2021 Rosalind Franklin Medal and Prize

Professor Frank Vollmer for distinguished contributions to biosensing with optical microcavities. The single-molecule technique enables ground-breaking advances in how we use light to study biomolecules and their biochemical reactions.


Professor Frank Vollmer IOP Rosalind Franklin Medal and Prize winner 2021

Optical microcavities are fundamental components of important optical devices including lasers. Professor Frank Vollmer has pioneered the application of optical microcavities in biosensing.

Label-free optical sensors based on whispering gallery mode (WGM) microcavities exhibit extraordinary sensitivity for detecting physical, chemical and biological properties of single molecules. Vollmer has applied optical microcavities – i.e. 100 micrometre (µm) glass microspheres – as sensors to study at the level of single molecules a wide range of biomolecular processes.

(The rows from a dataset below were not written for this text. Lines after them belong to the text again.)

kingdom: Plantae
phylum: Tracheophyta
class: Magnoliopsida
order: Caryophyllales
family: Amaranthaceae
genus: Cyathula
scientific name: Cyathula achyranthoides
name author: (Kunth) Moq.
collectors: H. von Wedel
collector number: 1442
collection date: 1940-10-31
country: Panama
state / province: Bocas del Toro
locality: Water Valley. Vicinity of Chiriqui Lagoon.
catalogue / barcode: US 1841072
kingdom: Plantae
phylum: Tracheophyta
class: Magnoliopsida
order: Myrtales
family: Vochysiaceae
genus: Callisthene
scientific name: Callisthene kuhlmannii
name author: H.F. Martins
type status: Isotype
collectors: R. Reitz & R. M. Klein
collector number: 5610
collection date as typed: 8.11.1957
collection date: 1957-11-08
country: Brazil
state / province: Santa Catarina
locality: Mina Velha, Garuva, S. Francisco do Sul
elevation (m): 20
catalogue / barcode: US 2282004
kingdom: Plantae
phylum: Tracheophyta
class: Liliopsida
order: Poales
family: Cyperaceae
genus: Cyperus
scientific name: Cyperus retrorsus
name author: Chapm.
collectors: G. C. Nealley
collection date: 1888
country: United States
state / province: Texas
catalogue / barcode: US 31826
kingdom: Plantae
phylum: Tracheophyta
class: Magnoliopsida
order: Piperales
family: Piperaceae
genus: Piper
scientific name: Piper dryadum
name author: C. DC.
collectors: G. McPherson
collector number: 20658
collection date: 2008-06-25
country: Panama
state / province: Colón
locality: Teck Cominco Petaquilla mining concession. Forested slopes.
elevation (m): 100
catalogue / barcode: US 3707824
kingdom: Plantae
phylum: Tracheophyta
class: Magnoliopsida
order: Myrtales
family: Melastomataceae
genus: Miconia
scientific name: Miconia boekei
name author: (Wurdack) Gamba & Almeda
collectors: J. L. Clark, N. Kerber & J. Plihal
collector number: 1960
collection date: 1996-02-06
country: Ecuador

After initial studies in biosensing/biophysics as a PhD student at the Rockefeller University, New York, and subsequent work on the sensing physics of WGM modes at the Max Planck Institute for the Science of Light, Germany, his move to the University of Exeter’s Living Systems Institute has now taken Vollmer’s research full circle back to biosensing and biology.

In Exeter, Vollmer has initiated the Molecular Mechanics Initiative (MMI), a cutting-edge research programme undertaken by a growing interdisciplinary team of now more than 25 researchers from physics and biology that seeks to make step changes in how we detect, analyse and manipulate biomolecules at the ultimate single-molecule level.

The interdisciplinary MMI team is now advancing nanoprobing of femto-Newton forces to interrogate the complex motions of active enzymes and to prepare the ground for future manipulation and exploitation of synthetic biomolecular machinery.

Vollmer’s research efforts are currently funded by a £2m Physics of Life grant, a £1.4m Engineering and Physical Sciences Research Council Established Career Fellowship and a £1.4m US National Science Foundation (NSF) Bio-UK Research and Innovation grant. He is also developing quantum optical measurement techniques to exploit the ultimate sensitivity of WGM sensors when probing single molecules with single photons.

Notably, together with postdoctoral research fellow Dr Deshui Yu, Vollmer published a 400-page textbook about his work in 2020 entitled ‘Optical Whispering Gallery Modes for Biosensing: From Physical Principles to Applications’.

He organises the annual Single-Molecule Sensors and NanoSystems International Conference (S3IC), which took place the second time in November 2020 with more than 200 online attendees. Vollmer received the Wolfson Research Merit Award from the Royal Society in 2017.